Red Curry Paste - Recipe

August 5, 2012

There is nothing wrong with making curries using pre-packaged pastes, but making curry paste from scratch is addictive; the volatile aroma and flavor is at a completely different level.

This version of a red curry paste originated with my friend Ivy Manning, who writes wonderful cookbooks. I’ve changed it only a bit, to use ingredients I most often have on hand.
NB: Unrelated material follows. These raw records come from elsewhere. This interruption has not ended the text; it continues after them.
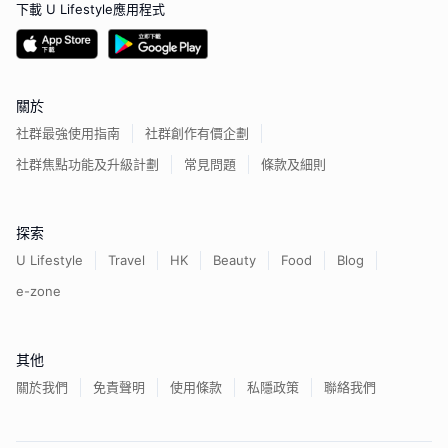
下載 U Lifestyle應用程式
關於
社群最強使用指南
社群創作有價企劃
社群焦點功能及升級計劃
常見問題
條款及細則
探索
U Lifestyle
Travel
HK
Beauty
Food
Blog
e-zone
其他
關於我們
免責聲明
使用條款
私隱政策
聯絡我們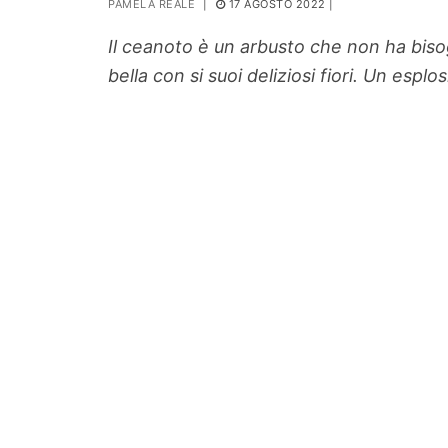
PAMELA REALE
|
17 AGOSTO 2022
|
PIANTE
Il ceanoto è un arbusto che non ha bisogn
Ortaggio
bella con si suoi deliziosi fiori. Un espl
Search for: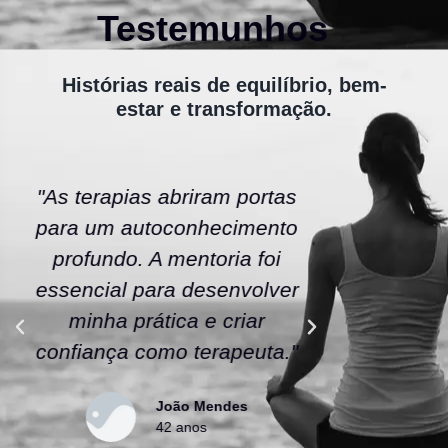
Testemunhos
Histórias reais de equilíbrio, bem-
estar e transformação.
"As terapias abriram portas
"A ener
para um autoconhecimento
escola fe
profundo. A mentoria foi
As tera
essencial para desenvolver
uma nov
minha prática e criar
confianç
confiança como terapeuta."
caminho
João Mendes
42 anos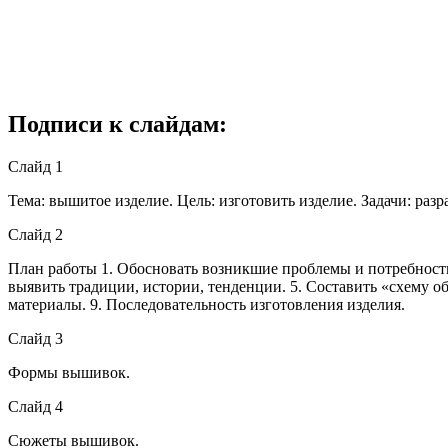
Подписи к слайдам:
Слайд 1
Тема: вышитое изделие. Цель: изготовить изделие. Задачи: раз
Слайд 2
План работы 1. Обосновать возникшие проблемы и потребности.
выявить традиции, истории, тенденции. 5. Составить «схему о
материалы. 9. Последовательность изготовления изделия.
Слайд 3
Формы вышивок.
Слайд 4
Сюжеты вышивок.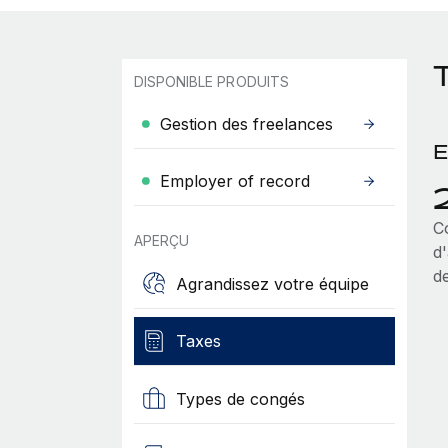
T
DISPONIBLE PRODUITS
Gestion des freelances
E
Employer of record
Co
APERÇU
d
d
Agrandissez votre équipe
Taxes
Types de congés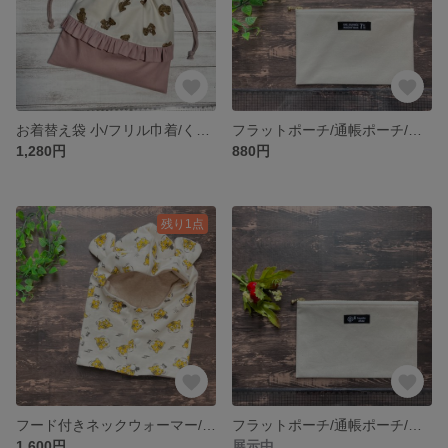
お着替え袋 小/フリル巾着/くまさんアイボリー
フラットポーチ/通帳ポーチ/黒タグ7/シロツメクサ
1,280円
880円
残り1点
フード付きネックウォーマー/トラ柄/ハンドメイド
フラットポーチ/通帳ポーチ/鳥タグ/ミニイチゴ
1,600円
展示中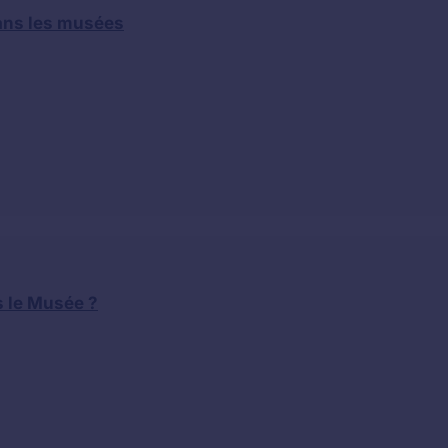
dans les musées
s le Musée ?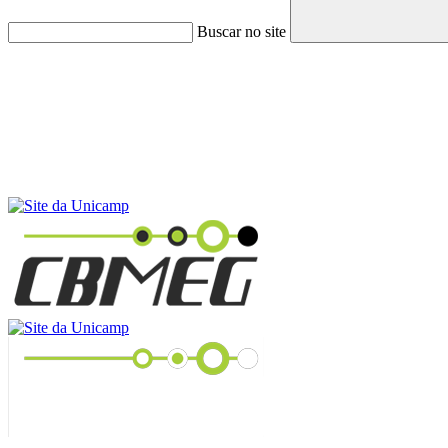
Buscar no site
Menu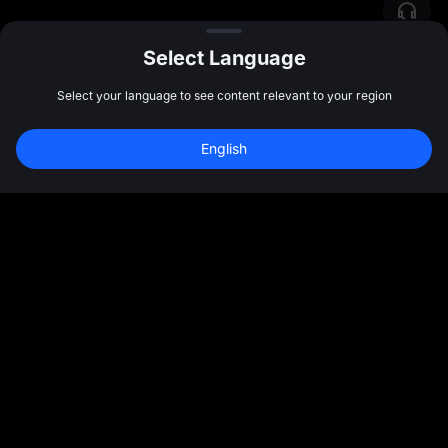
Select Language
Select your language to see content relevant to your region
新規登録して 
10,000 USDT
 の先物ボーナス
English
を受け取ろう
新規登録
47:59:43
コミュニティ
その他
各種情報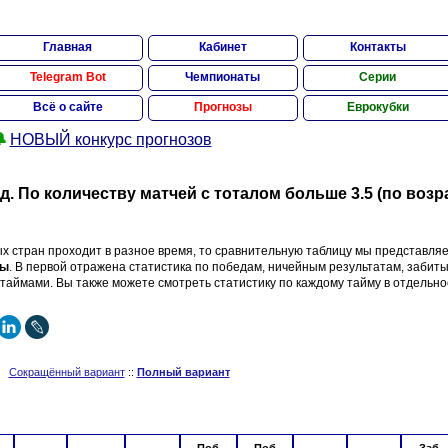
Главная
Кабинет
Контакты
Telegram Bot
Чемпионаты
Серии
Всё о сайте
Прогнозы
Еврокубки

НОВЫЙ конкурс прогнозов
д. По количеству матчей с тоталом больше 3.5 (по воз
х стран проходит в разное время, то сравнительную таблицу мы представляе
цы
. В первой отражена статистика по победам, ничейным результатам, забиты
таймами. Вы также можете смотреть статистику по каждому тайму в отдельно
Сокращённый вариант
::
Полный вариант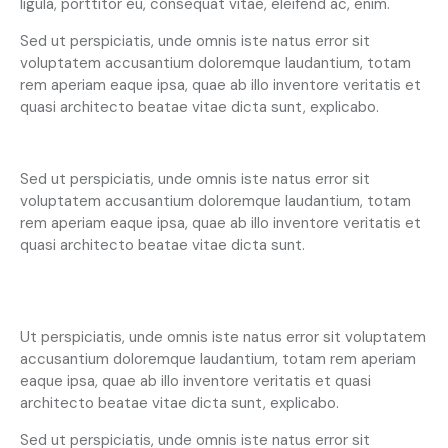
ligula, porttitor eu, consequat vitae, eleifend ac, enim.
Sed ut perspiciatis, unde omnis iste natus error sit
voluptatem accusantium doloremque laudantium, totam
rem aperiam eaque ipsa, quae ab illo inventore veritatis et
quasi architecto beatae vitae dicta sunt, explicabo.
At vero eos et accusam
Sed ut perspiciatis, unde omnis iste natus error sit
voluptatem accusantium doloremque laudantium, totam
rem aperiam eaque ipsa, quae ab illo inventore veritatis et
quasi architecto beatae vitae dicta sunt.
Ut perspiciatis, unde omnis iste natus error sit voluptatem
accusantium doloremque laudantium, totam rem aperiam
eaque ipsa, quae ab illo inventore veritatis et quasi
architecto beatae vitae dicta sunt, explicabo.
Sed ut perspiciatis, unde omnis iste natus error sit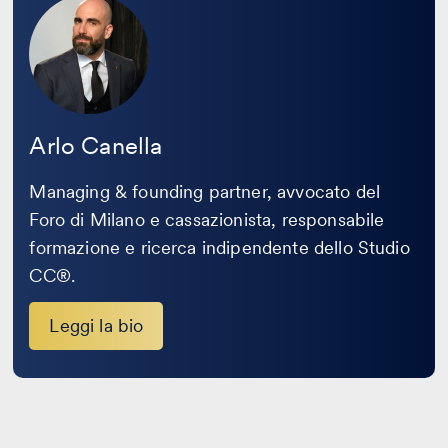
la
bio
Arlo Canella
Managing & founding partner, avvocato del
Foro di Milano e cassazionista, responsabile
formazione e ricerca indipendente dello Studio
CC®.
Leggi la bio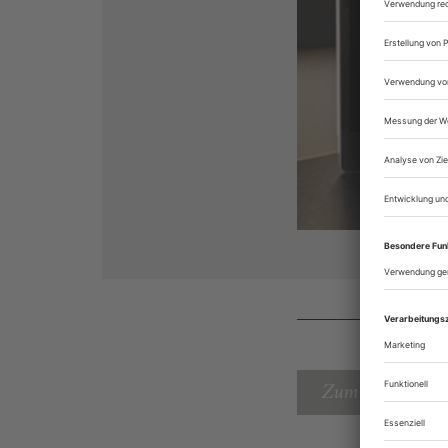
Zum Inhaltsverz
The great thing is, this recipe makes more paste than you will probably use in a single meal. Freeze the excess and you will have the beginning of two or three great dishes waiting for you at a moment's notice, like the Red Curry Delicata Squash on or the Red Curry Fried Rice on .

Red Curry Paste
Vegan and gluten-free / Yields enough for 2 meals

  • 6 dried New Mexico chile pods, stems removed
  • 1 teaspoon coriander seeds
  • 1/2 teaspoon cumin powder
  • several grinds black pepper
  • 1 teaspoon turmeric powder
  • 1/2 teaspoon Kosher salt
  • 2-inch piece of fresh ginger, peeled and roughly chopped
  • 1/4 cup roughly chopped red onion
  • 6 cloves garlic, peeled and roughly chopped
  • zest and juice of 1 lime
  • 1 stalk lemongrass, tender white parts only, pounded and roughly chopped
  • 1 big handful of cilantro, leaves and stems (rinsed)
  1. Wearing rubber gloves, tear the chile pods into small pieces. If you like your curries hot, keep the seeds and ribs. If not, throw them out.
  2. Set up your blender and put the chile pieces in the jar. Pour ½ cup boiling water over them, cover, and let sit 20 minutes or so. In the meantime, you can gather the rest of your ingredients.
  3. Toast the coriander seeds for 2 minutes in a dry skillet over medium heat.
  4. Add the seeds and all of the remaining ingredients to the blender. Puree for several minutes, stopping occasionally to scrape down the sides and top. If needed, add a little more water to get the paste to come together.